Zu erledigen>
a - Wie viele Mitgliedsstaaten haben sich laut dem Text über das EU-Finanzpaket auf einen Corona-Hilfsfonds geeinigt?
b - Fass den Absatz aus dem Text über das EU-Finanzpaket, der mit „Die 27 Mitgliedsstaaten einigten sich“ beginnt, als kurze Stichpunktliste zusammen.

Mehr als vier Tage hat es gedauert. Heute am frühen Morgen war es dann schließlich so weit: Das größte Haushalts- und Finanzpaket der EU-Geschichte steht: "Das ist ein guter, eine starke Einigung, und die richtige Einigung für Europa zur richtigen Zeit", sagte EU-Ratspräsident Charles Michel.
Der Streit ist beigelegt
Die 27 Mitgliedsstaaten einigten sich auf einen Corona-Hilfsfonds. Zusammen mit dem nächsten siebenjährigen EU-Haushalt umfasst es 1,8 Billionen Euro. Der Streit der vergangenen Tage drehte sich um eine Reihe von Punkten an beiden Instrumenten. Vor allem aber darum, wie groß der Anteil der Zuschüsse und wie groß der Anteil der Kredite beim Corona-Hilfspaket sein sollte. 500 Milliarden Euro sah der Vorschlag der EU-Kommission vor und das war auch der Betrag, den Deutschland und Frankreich anvisiert hatten.

Daten zur Übung>
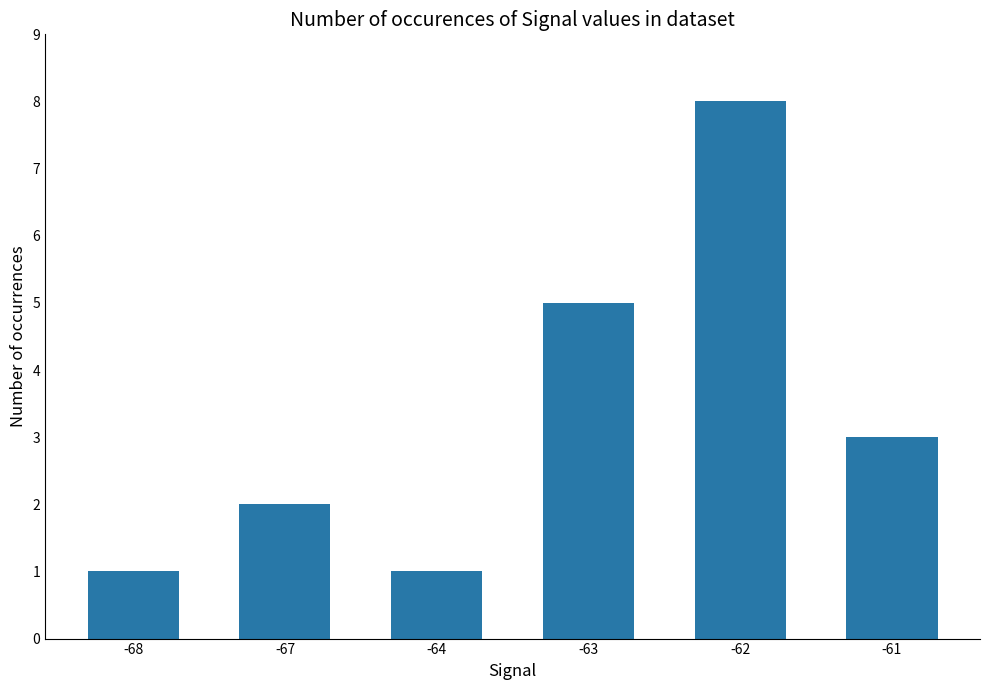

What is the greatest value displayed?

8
==
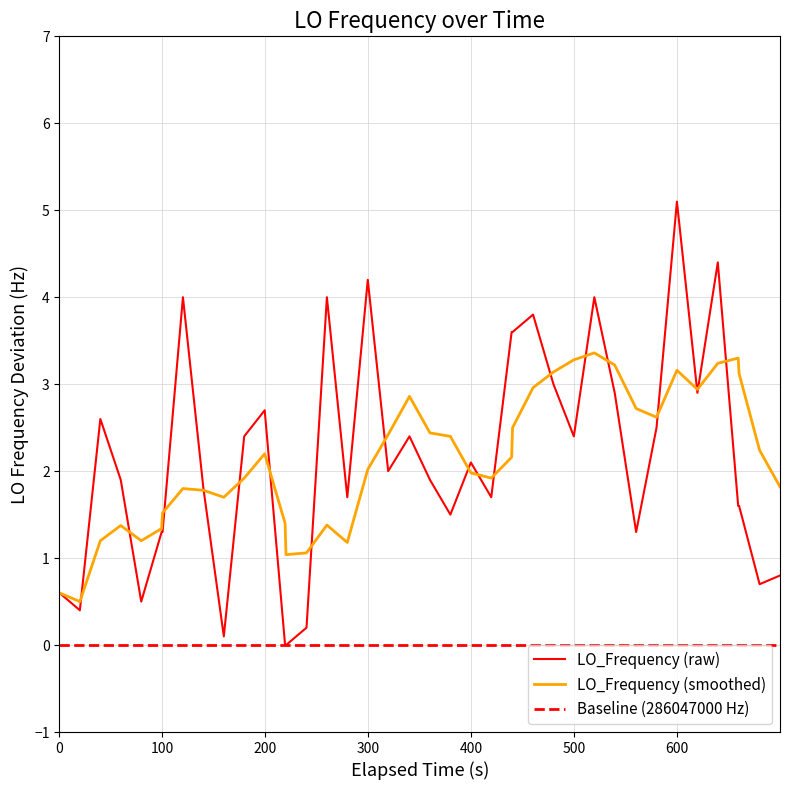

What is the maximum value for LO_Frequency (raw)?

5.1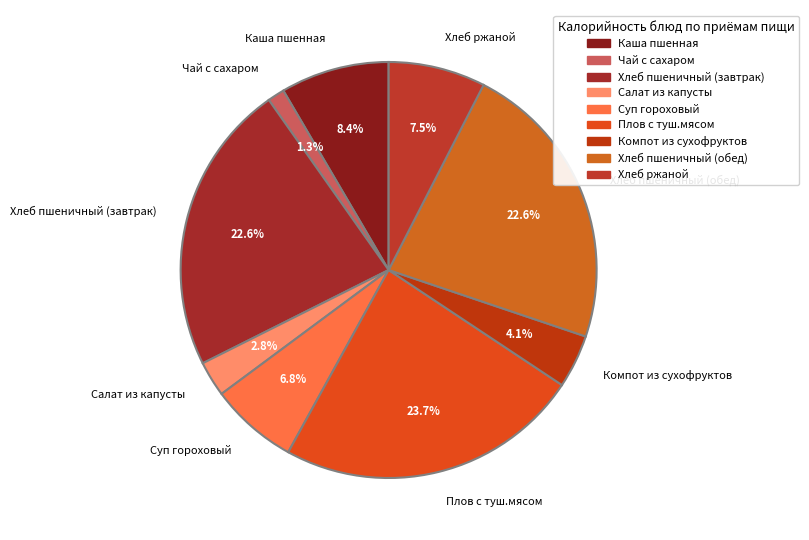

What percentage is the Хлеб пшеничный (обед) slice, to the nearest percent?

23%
* * *
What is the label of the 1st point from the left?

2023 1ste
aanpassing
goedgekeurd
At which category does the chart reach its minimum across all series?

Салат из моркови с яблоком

Ergebnisse je Aufgabe>
a - 27 Mitgliedsstaaten.

b -
- Die 27 Mitgliedsstaaten einigten sich auf einen Corona-Hilfsfonds.
- Zusammen mit dem nächsten siebenjährigen EU-Haushalt geht es um 1,8 Billionen Euro.
- Gestritten wurde über mehrere Punkte bei beiden Instrumenten.
- Im Mittelpunkt stand, wie groß der Anteil der Zuschüsse und wie groß der Anteil der Kredite beim Corona-Hilfspaket sein sollte.
- Die EU-Kommission schlug 500 Milliarden Euro vor. Diesen Betrag hatten auch Deutschland und Frankreich angestrebt.